A university research team has discovered a way to measure the age of treated drinking water by testing for residual radioactive fallout from atomic bomb testing

James Waples, a scientist at the University of Wisconsin-Milwaukee, says that measuring the decay of strontium-90, a radioactive byproduct of nuclear fission, can help determine how long drinking water spends in a municipal or private building system before it reaches a customer's tap.

The interdisciplinary research team at the university's School of Freshwater Sciences published their findings in the Environmental Science and Technology journal.

"We can go anywhere in a system at any time, grab a bucket of water and look at the ratio of radioactive yttrium to strontium," Waples said. "Based on the ratio at the source, we can then calculate how old that water is."

Yttrium-90 is a "daughter" element of strontium-90. It's what strontium becomes as it decays over time; a process Waples calls "natural alchemy." Atomic level variants of each, which have different numbers of neutrons, are called isotopes.

§ **Data provided**:
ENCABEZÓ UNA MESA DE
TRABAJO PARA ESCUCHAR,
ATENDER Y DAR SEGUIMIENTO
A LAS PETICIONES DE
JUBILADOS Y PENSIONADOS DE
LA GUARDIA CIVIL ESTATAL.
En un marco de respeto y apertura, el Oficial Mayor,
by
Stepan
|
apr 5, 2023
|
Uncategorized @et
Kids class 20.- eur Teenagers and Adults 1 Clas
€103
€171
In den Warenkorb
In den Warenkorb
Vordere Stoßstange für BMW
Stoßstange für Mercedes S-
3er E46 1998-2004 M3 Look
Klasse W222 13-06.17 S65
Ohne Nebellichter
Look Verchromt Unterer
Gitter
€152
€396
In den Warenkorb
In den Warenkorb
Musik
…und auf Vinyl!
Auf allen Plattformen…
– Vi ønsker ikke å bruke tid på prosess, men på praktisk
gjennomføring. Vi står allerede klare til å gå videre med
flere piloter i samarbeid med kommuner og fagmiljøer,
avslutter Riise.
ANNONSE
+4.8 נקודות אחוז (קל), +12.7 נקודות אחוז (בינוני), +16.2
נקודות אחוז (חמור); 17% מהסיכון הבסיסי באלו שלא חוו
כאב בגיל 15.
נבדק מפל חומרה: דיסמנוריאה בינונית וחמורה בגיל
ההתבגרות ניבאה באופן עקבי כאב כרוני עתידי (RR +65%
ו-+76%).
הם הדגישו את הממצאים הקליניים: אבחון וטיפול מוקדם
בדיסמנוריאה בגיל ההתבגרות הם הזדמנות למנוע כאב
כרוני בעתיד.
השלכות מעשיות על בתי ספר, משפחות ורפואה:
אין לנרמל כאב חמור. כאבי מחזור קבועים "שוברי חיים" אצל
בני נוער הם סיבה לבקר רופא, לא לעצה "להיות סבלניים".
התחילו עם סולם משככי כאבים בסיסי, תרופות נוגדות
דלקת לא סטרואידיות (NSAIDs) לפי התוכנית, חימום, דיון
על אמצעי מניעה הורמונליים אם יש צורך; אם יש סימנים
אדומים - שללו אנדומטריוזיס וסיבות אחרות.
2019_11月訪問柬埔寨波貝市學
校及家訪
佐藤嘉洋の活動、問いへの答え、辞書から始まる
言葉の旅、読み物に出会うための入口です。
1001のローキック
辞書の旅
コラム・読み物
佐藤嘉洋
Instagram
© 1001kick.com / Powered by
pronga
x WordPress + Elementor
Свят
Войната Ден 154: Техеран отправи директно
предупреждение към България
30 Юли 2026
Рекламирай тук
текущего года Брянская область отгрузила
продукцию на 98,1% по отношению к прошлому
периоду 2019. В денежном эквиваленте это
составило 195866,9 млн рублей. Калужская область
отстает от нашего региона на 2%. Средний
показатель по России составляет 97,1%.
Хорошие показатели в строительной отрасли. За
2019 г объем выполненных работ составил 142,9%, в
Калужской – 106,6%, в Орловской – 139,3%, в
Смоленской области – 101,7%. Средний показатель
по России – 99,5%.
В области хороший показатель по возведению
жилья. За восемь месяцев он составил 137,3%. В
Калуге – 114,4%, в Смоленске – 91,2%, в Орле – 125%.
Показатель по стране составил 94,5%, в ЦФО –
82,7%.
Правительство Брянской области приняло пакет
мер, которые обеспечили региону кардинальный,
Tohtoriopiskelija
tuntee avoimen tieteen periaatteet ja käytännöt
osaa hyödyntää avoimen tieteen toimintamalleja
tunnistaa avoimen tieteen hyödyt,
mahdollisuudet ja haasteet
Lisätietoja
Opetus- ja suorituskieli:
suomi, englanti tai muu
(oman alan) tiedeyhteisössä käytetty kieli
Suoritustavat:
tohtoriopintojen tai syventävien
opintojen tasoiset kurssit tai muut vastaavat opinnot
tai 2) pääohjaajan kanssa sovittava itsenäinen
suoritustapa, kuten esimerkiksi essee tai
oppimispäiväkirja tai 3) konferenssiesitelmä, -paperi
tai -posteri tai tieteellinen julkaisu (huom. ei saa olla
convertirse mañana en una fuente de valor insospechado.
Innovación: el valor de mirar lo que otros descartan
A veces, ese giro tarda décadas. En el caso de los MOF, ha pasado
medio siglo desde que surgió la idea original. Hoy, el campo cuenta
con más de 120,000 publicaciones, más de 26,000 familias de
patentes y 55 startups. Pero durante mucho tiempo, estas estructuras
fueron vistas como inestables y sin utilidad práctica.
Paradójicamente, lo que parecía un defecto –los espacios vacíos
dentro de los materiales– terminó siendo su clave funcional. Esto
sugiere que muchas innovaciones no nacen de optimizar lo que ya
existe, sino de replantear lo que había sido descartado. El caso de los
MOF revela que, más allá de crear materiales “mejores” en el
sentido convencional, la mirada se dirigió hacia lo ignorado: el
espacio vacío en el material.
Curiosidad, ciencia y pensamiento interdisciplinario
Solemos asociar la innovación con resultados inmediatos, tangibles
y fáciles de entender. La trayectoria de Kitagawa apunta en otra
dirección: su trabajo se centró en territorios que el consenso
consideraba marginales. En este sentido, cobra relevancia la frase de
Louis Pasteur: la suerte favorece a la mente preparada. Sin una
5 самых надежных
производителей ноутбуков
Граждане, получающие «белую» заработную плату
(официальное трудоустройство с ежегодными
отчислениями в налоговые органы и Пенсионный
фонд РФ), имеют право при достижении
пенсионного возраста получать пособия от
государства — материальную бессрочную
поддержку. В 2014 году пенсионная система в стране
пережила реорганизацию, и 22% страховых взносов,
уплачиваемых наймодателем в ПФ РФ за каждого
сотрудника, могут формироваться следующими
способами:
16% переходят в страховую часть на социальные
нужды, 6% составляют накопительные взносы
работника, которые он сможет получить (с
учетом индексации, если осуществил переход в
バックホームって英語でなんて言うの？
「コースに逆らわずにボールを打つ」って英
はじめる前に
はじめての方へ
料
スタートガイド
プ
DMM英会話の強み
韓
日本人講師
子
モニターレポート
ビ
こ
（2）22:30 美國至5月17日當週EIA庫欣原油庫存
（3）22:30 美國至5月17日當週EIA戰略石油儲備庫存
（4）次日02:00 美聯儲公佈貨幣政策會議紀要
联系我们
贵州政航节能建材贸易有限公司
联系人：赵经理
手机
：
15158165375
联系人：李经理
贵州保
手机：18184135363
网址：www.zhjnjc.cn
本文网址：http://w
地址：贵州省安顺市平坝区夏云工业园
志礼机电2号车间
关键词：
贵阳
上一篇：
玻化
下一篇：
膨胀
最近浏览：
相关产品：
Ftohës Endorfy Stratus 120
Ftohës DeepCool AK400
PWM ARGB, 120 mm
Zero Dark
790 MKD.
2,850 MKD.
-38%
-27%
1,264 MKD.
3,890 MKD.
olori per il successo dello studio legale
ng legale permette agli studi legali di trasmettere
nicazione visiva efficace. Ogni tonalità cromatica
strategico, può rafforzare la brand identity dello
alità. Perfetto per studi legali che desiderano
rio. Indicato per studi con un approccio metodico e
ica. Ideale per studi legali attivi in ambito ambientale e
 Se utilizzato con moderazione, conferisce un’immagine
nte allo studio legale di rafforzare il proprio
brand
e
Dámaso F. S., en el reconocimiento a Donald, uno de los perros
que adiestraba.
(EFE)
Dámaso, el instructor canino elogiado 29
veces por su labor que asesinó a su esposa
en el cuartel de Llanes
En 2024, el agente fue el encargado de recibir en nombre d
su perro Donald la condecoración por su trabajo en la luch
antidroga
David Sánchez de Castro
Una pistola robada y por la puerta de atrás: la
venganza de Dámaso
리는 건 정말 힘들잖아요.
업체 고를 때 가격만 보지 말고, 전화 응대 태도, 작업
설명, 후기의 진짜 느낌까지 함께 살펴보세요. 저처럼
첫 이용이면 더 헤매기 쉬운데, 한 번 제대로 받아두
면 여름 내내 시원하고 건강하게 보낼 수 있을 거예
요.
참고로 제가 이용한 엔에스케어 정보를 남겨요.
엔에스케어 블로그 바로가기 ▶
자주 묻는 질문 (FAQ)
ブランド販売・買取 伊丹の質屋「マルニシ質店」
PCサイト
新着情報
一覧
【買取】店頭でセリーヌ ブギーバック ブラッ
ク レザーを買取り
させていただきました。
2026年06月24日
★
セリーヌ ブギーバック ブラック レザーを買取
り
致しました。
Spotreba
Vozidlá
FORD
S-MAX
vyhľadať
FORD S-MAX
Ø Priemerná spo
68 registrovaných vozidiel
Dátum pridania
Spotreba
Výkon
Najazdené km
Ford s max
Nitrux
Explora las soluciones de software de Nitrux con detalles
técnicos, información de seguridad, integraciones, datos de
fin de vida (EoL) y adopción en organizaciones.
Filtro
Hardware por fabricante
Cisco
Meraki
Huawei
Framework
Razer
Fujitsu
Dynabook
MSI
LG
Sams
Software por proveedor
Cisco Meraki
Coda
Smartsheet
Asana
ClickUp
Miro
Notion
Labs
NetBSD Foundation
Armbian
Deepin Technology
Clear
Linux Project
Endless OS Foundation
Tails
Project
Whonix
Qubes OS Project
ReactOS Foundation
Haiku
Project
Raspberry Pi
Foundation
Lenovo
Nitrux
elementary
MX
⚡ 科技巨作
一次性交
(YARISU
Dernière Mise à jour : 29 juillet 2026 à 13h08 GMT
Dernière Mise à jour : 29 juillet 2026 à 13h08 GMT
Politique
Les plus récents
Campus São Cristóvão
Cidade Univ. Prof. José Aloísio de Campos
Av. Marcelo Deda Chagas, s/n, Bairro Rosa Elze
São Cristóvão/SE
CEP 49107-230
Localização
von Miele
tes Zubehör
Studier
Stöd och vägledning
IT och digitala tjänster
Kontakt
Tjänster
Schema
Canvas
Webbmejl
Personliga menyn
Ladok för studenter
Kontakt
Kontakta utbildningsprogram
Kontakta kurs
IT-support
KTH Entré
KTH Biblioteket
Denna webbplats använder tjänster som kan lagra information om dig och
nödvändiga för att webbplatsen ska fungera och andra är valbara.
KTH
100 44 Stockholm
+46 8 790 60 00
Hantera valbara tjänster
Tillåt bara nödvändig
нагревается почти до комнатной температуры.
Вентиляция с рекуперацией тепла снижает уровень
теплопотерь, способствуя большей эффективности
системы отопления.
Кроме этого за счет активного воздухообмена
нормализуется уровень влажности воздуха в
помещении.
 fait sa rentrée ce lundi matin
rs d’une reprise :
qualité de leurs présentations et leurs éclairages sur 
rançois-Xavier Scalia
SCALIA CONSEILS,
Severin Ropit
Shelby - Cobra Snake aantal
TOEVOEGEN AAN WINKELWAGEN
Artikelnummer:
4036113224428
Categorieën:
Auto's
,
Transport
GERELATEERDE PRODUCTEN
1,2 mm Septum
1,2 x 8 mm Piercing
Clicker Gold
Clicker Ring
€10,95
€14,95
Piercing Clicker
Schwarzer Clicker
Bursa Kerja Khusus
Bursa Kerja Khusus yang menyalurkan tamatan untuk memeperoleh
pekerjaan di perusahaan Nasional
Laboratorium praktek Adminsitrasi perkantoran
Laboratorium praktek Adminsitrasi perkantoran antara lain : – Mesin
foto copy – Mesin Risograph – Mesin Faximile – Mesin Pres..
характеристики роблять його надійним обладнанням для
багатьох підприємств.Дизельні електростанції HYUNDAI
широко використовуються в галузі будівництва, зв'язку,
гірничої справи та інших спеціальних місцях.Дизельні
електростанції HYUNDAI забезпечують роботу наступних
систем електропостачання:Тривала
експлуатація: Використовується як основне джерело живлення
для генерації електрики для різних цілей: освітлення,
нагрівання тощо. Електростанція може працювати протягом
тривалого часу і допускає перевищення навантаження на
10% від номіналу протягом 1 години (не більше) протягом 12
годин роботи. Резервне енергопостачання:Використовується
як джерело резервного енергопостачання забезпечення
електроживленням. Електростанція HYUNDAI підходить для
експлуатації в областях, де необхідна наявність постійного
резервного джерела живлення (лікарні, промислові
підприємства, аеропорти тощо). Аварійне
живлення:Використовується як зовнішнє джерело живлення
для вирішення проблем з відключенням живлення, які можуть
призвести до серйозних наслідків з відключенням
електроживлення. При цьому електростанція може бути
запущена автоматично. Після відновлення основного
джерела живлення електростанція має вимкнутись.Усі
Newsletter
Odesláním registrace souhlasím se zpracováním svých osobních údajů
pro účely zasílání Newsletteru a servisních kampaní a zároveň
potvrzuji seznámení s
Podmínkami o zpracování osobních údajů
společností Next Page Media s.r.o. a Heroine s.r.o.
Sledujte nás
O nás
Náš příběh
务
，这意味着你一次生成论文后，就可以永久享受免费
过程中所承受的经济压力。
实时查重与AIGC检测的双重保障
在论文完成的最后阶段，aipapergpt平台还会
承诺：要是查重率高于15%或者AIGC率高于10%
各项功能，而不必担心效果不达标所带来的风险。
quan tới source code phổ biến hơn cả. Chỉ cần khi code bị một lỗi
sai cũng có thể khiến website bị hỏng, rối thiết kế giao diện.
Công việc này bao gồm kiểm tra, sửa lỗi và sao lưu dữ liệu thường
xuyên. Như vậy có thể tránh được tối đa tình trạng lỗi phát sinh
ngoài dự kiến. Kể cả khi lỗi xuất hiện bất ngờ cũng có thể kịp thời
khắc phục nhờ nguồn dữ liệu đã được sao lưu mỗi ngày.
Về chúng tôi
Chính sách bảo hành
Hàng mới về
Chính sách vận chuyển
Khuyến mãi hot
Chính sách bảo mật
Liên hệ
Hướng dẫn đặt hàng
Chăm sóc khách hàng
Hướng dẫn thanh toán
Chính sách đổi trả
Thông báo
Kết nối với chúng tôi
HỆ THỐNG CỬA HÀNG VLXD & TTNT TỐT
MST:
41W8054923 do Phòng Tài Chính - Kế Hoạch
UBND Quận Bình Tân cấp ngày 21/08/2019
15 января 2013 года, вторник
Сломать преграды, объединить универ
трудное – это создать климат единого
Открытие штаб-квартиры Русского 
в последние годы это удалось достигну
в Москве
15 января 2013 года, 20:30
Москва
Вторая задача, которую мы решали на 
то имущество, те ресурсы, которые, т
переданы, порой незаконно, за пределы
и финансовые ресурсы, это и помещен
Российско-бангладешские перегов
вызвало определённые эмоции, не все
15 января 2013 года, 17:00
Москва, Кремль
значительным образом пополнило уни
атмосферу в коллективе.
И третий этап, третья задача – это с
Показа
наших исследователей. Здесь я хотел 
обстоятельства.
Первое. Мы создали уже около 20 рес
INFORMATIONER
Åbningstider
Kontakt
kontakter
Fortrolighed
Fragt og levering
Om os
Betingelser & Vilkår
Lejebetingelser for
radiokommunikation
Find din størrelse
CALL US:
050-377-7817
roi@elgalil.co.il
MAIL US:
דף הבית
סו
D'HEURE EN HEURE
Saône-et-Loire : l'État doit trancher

§ **Task prompt**: Extract the full text about measuring the age of drinking water and reproduce it word for word. The entries are separate material and are not part of the text on water age.

§ **Finished exercise**:
A university research team has discovered a way to measure the age of treated drinking water by testing for residual radioactive fallout from atomic bomb testing

James Waples, a scientist at the University of Wisconsin-Milwaukee, says that measuring the decay of strontium-90, a radioactive byproduct of nuclear fission, can help determine how long drinking water spends in a municipal or private building system before it reaches a customer's tap.

The interdisciplinary research team at the university's School of Freshwater Sciences published their findings in the Environmental Science and Technology journal.

"We can go anywhere in a system at any time, grab a bucket of water and look at the ratio of radioactive yttrium to strontium," Waples said. "Based on the ratio at the source, we can then calculate how old that water is."

Yttrium-90 is a "daughter" element of strontium-90. It's what strontium becomes as it decays over time; a process Waples calls "natural alchemy." Atomic level variants of each, which have different numbers of neutrons, are called isotopes.